Additionally, four milk collectors and 205 active sales agents work to supply milk, aligning with RIPA's strategy to enhance households' income through milk sales.

Commercial production and marketing of fodder
RIPA has partnered with five operational commercial fodder enterprises that supply fodder to 738 producers and two concentrated feed retailers who sell to 2,178 producers. Though the scale remains small, two partners standout in their performance. These enterprises are vital, especially during periods of drought when producers rely on them to maintain the health (and weight) of their animals. RIPA intends to scale this to medium/large enterprises.
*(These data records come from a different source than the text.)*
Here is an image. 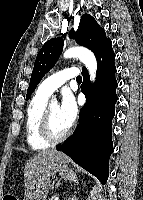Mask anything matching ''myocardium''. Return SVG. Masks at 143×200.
<instances>
[{
  "label": "myocardium",
  "mask_w": 143,
  "mask_h": 200,
  "mask_svg": "<svg viewBox=\"0 0 143 200\" xmlns=\"http://www.w3.org/2000/svg\"><path fill=\"white\" fill-rule=\"evenodd\" d=\"M71 133V127H69L65 133L60 136L53 134L50 127V105H46L42 113L39 123V134L41 138L49 144H57L64 141Z\"/></svg>",
  "instance_id": "f54148a6"
}]
</instances>
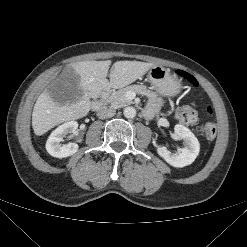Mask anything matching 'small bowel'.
Wrapping results in <instances>:
<instances>
[{
  "instance_id": "small-bowel-1",
  "label": "small bowel",
  "mask_w": 247,
  "mask_h": 247,
  "mask_svg": "<svg viewBox=\"0 0 247 247\" xmlns=\"http://www.w3.org/2000/svg\"><path fill=\"white\" fill-rule=\"evenodd\" d=\"M155 105H156V102L155 101H152L151 108L155 107Z\"/></svg>"
}]
</instances>
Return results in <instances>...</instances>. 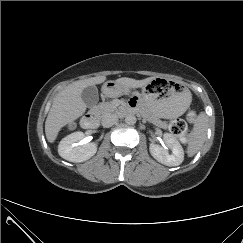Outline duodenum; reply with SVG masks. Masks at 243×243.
I'll use <instances>...</instances> for the list:
<instances>
[{"instance_id": "1", "label": "duodenum", "mask_w": 243, "mask_h": 243, "mask_svg": "<svg viewBox=\"0 0 243 243\" xmlns=\"http://www.w3.org/2000/svg\"><path fill=\"white\" fill-rule=\"evenodd\" d=\"M128 111V109H123L120 111V115H125ZM81 124L85 129H94L98 125L97 116L95 113L89 112L83 117Z\"/></svg>"}]
</instances>
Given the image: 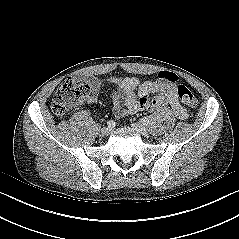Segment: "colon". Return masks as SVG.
I'll return each instance as SVG.
<instances>
[{"mask_svg":"<svg viewBox=\"0 0 239 239\" xmlns=\"http://www.w3.org/2000/svg\"><path fill=\"white\" fill-rule=\"evenodd\" d=\"M158 77L175 84L178 76L169 71L160 72ZM88 88L82 82L73 78L65 79L57 88L51 103L53 113L58 117L65 116L72 108L83 104L88 97ZM177 96L188 107H196V96L185 85H178Z\"/></svg>","mask_w":239,"mask_h":239,"instance_id":"5ec220e1","label":"colon"}]
</instances>
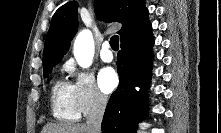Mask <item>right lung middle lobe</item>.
Masks as SVG:
<instances>
[{"instance_id": "dd1d6c3e", "label": "right lung middle lobe", "mask_w": 221, "mask_h": 133, "mask_svg": "<svg viewBox=\"0 0 221 133\" xmlns=\"http://www.w3.org/2000/svg\"><path fill=\"white\" fill-rule=\"evenodd\" d=\"M56 64L57 63H52L43 67V74L45 78L48 77V75L52 72V69Z\"/></svg>"}]
</instances>
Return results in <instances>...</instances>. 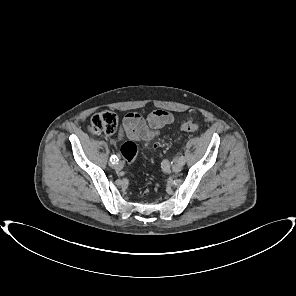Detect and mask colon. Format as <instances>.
<instances>
[{
	"mask_svg": "<svg viewBox=\"0 0 296 296\" xmlns=\"http://www.w3.org/2000/svg\"><path fill=\"white\" fill-rule=\"evenodd\" d=\"M118 120L116 114L112 112H100L92 116L89 131L93 135L112 134L117 128ZM199 125L195 121H186L180 125V129L186 132H196ZM138 148L135 142L126 141L121 147V155L129 162L133 163L137 157Z\"/></svg>",
	"mask_w": 296,
	"mask_h": 296,
	"instance_id": "5ec220e1",
	"label": "colon"
}]
</instances>
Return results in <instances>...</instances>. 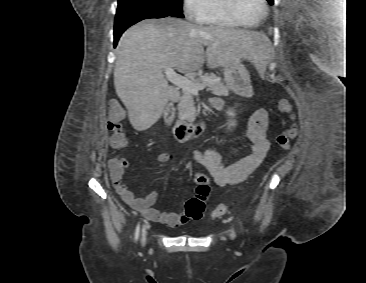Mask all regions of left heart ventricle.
<instances>
[{"label": "left heart ventricle", "mask_w": 366, "mask_h": 283, "mask_svg": "<svg viewBox=\"0 0 366 283\" xmlns=\"http://www.w3.org/2000/svg\"><path fill=\"white\" fill-rule=\"evenodd\" d=\"M237 13L246 23H254L263 13L261 0H237Z\"/></svg>", "instance_id": "b2bd125f"}]
</instances>
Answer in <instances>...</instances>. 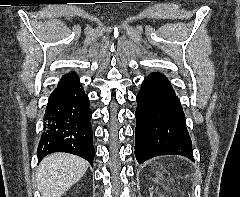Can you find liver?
<instances>
[{
    "label": "liver",
    "mask_w": 240,
    "mask_h": 197,
    "mask_svg": "<svg viewBox=\"0 0 240 197\" xmlns=\"http://www.w3.org/2000/svg\"><path fill=\"white\" fill-rule=\"evenodd\" d=\"M88 162L68 153L46 156L37 169V188L42 197H61L88 169Z\"/></svg>",
    "instance_id": "obj_1"
}]
</instances>
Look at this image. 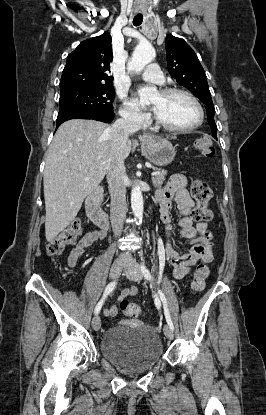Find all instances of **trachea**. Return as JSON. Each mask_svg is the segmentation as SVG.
Listing matches in <instances>:
<instances>
[{"mask_svg": "<svg viewBox=\"0 0 266 415\" xmlns=\"http://www.w3.org/2000/svg\"><path fill=\"white\" fill-rule=\"evenodd\" d=\"M142 21H143V16L142 15H137L133 19V24L135 26H139V25H141Z\"/></svg>", "mask_w": 266, "mask_h": 415, "instance_id": "trachea-1", "label": "trachea"}]
</instances>
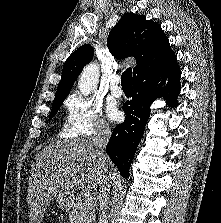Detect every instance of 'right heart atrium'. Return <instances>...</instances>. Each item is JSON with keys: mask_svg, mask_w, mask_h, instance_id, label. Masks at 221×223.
Listing matches in <instances>:
<instances>
[{"mask_svg": "<svg viewBox=\"0 0 221 223\" xmlns=\"http://www.w3.org/2000/svg\"><path fill=\"white\" fill-rule=\"evenodd\" d=\"M65 109L64 132L68 137L85 138L110 131L99 103L91 98L73 92L65 100Z\"/></svg>", "mask_w": 221, "mask_h": 223, "instance_id": "d8ad5b80", "label": "right heart atrium"}]
</instances>
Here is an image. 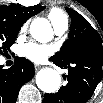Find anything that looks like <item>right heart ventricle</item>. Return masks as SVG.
<instances>
[{
    "label": "right heart ventricle",
    "instance_id": "e07e8e85",
    "mask_svg": "<svg viewBox=\"0 0 103 103\" xmlns=\"http://www.w3.org/2000/svg\"><path fill=\"white\" fill-rule=\"evenodd\" d=\"M48 16L54 28L67 23V17L59 9H51L48 13Z\"/></svg>",
    "mask_w": 103,
    "mask_h": 103
}]
</instances>
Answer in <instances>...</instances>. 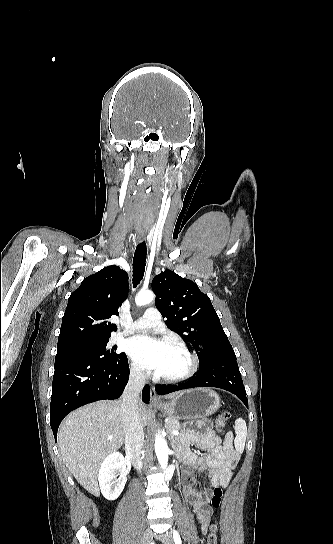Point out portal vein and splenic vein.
<instances>
[{"mask_svg": "<svg viewBox=\"0 0 333 544\" xmlns=\"http://www.w3.org/2000/svg\"><path fill=\"white\" fill-rule=\"evenodd\" d=\"M172 434H173V435H178L179 432H178L177 430H174V431L172 432Z\"/></svg>", "mask_w": 333, "mask_h": 544, "instance_id": "1", "label": "portal vein and splenic vein"}]
</instances>
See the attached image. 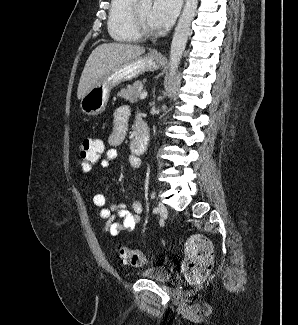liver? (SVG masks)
<instances>
[{"instance_id":"6515ba94","label":"liver","mask_w":298,"mask_h":325,"mask_svg":"<svg viewBox=\"0 0 298 325\" xmlns=\"http://www.w3.org/2000/svg\"><path fill=\"white\" fill-rule=\"evenodd\" d=\"M146 52L145 46L140 44H125V42H104L93 48L89 54L85 66L79 78L77 86V98H83L100 78L118 64L129 62L136 56H141Z\"/></svg>"}]
</instances>
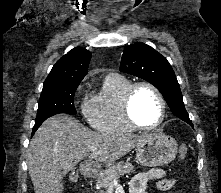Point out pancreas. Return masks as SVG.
Returning <instances> with one entry per match:
<instances>
[{
    "label": "pancreas",
    "mask_w": 221,
    "mask_h": 193,
    "mask_svg": "<svg viewBox=\"0 0 221 193\" xmlns=\"http://www.w3.org/2000/svg\"><path fill=\"white\" fill-rule=\"evenodd\" d=\"M131 172H134V166L129 161H120L117 164L109 166L106 170L98 174L96 186L100 188H107L124 174H129ZM100 193L104 192L100 191Z\"/></svg>",
    "instance_id": "cf45deb5"
}]
</instances>
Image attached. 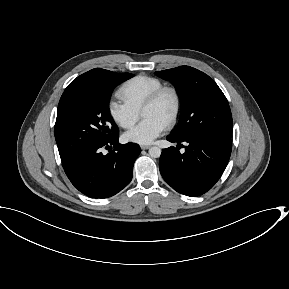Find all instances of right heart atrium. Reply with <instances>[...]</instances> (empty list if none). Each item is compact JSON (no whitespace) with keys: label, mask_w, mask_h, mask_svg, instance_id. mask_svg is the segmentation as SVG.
Wrapping results in <instances>:
<instances>
[{"label":"right heart atrium","mask_w":289,"mask_h":289,"mask_svg":"<svg viewBox=\"0 0 289 289\" xmlns=\"http://www.w3.org/2000/svg\"><path fill=\"white\" fill-rule=\"evenodd\" d=\"M108 113L111 119L124 129L132 128L139 119V112L124 102L111 100L108 103Z\"/></svg>","instance_id":"right-heart-atrium-1"}]
</instances>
Concentrated feed also helps supports producers to fatten their animals without the use of veterinary drugs. 

Crop production and marketing

A partnership with Hamlin Trading Plc. was signed as a lead firm partner to develop a network of agri-input retailers in the lowlands and introduce an out-grower model for certified production of climate-smart sorghum seed variety. In addition, RIPA signed partnerships with six new small agri-inputs retailers, bringing the total number of partners to 10 agri-input dealers who work to supply services and products to 21,189 customers (producers).

Labour market services for youth and women transitioning out of pastoralism

Technical Vocational Education Training (TVET)
Through partnership with three public and private TVETs in Afar, Oromia and Somali regions (one in each region), RIPA supported half the cost of new market-demanded courses. To date, 1,735 have registered for the courses and 682 have graduated. 752 students are currently studying. 438 students are paired with internship opportunities, while 106 students have already been linked to jobs. The TVETs earned over USD $67,000 through provision of the market-driven courses. 

Local Business Development Services (LBDS)
The number of trained and graduated LBDS providers expanded to 110, covering all RIPA implementation woredas. The model is still new and evolving, but there are good signs that it can be viable from a business perspective, and therefore sustainable.

Financial services
RIPA signed agreements with Shabelle Bank, Rays MFI, Awash bank and Siinqee bank in Somali, Afar and Oromia regions. For example, through the e-Murabaha loan product, targeting existing businesses has been tremendously successful, reaching 5,318 loan clients by the end of the year with a total value of approximately USD $1,270,000 (average loan size of USD $244). Loan recipients are 56 per cent female and 39 per cent of loans are for agriculture or livestock-related businesses.

Disaster risk management (DRM) services

The success of this approach was made apparent through impressive ownership and action of  DRM and rangeland priorities by both government and community in all 22 RIPA woredas. For example 91 per cent of sector offices have integrated DRM and rangeland priorities into their annual woreda plans, and a government investment of USD $362,000, benefits more than 50,000 households in FY23. In addition, 33 per cent of private sector businesses introduced new DRM business practices to stimulate shock-responsive business practices and adapt to the specific needs of customers.

Last mile nutrition services

Government and community ownership and engagement with nutrition services has significantly improved with a high level of confidence that the community structures will be sustainable and drive continued behaviour change within the community. A detailed survey of graduating core group members, combined with the Recurrent Monitoring Survey (RMS 3), provide strong evidence that RIPA is having a positive impact on nutrition, food security and hygiene outcomes for households. For example, 94 per cent of women participating in community nutrition services consumed at least the minimum acceptable diversified diet during pregnancy, compared with only 33 per cent in 2021.